§ Exercise aim: When the word "bottom" shows up in a line of the data below, copy that whole line.

[Saved data entries]
===============

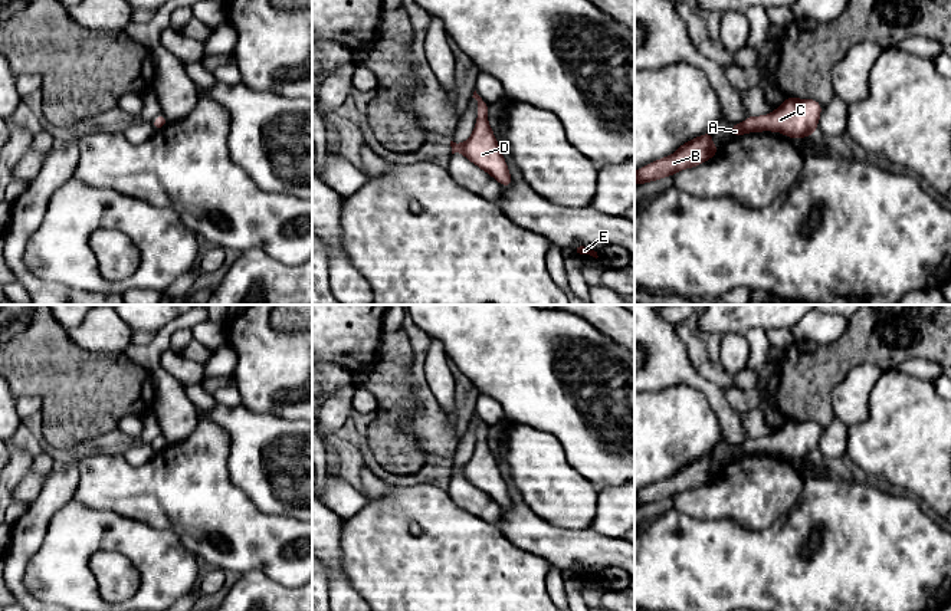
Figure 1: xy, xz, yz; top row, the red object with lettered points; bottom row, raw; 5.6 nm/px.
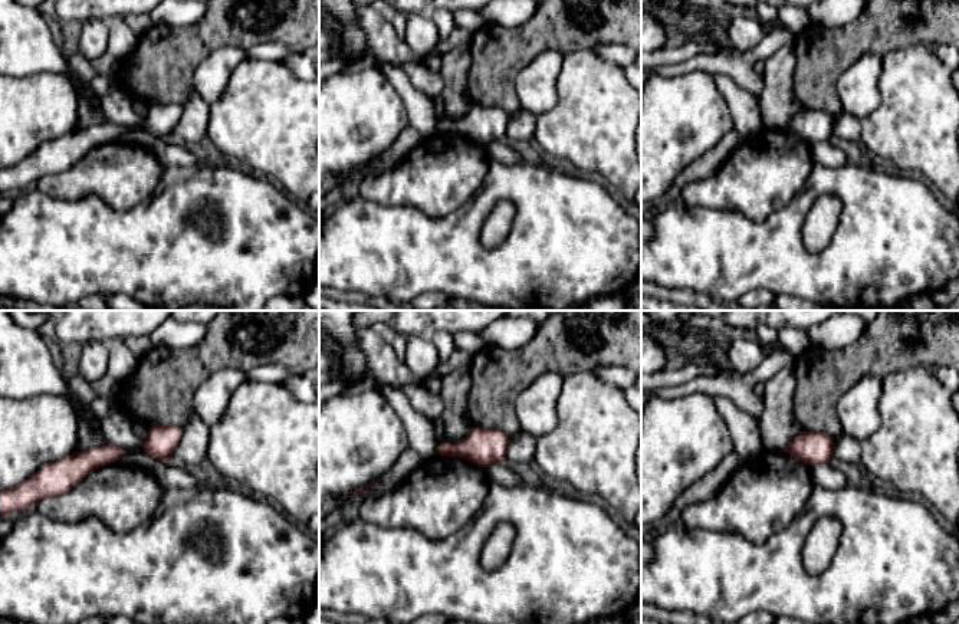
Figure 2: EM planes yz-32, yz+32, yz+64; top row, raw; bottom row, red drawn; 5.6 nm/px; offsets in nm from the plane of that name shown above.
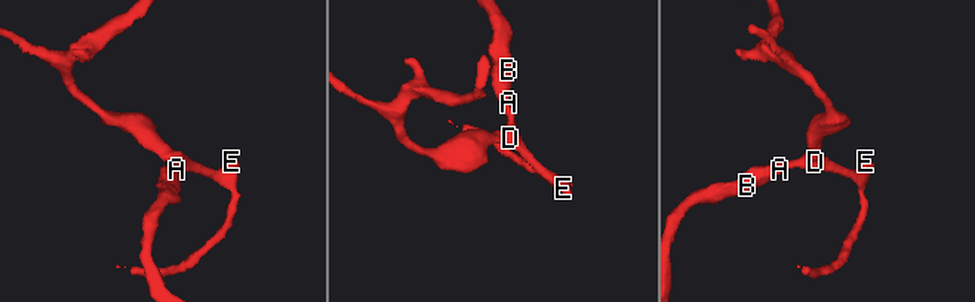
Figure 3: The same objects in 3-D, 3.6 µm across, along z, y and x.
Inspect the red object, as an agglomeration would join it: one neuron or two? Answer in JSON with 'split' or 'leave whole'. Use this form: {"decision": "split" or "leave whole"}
{"decision": "leave whole"}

===============

§ Answer space:
Figure 1: xy, xz, yz; top row, the red object with lettered points; bottom row, raw; 5.6 nm/px.
Figure 2: EM planes yz-32, yz+32, yz+64; top row, raw; bottom row, red drawn; 5.6 nm/px; offsets in nm from the plane of that name shown above.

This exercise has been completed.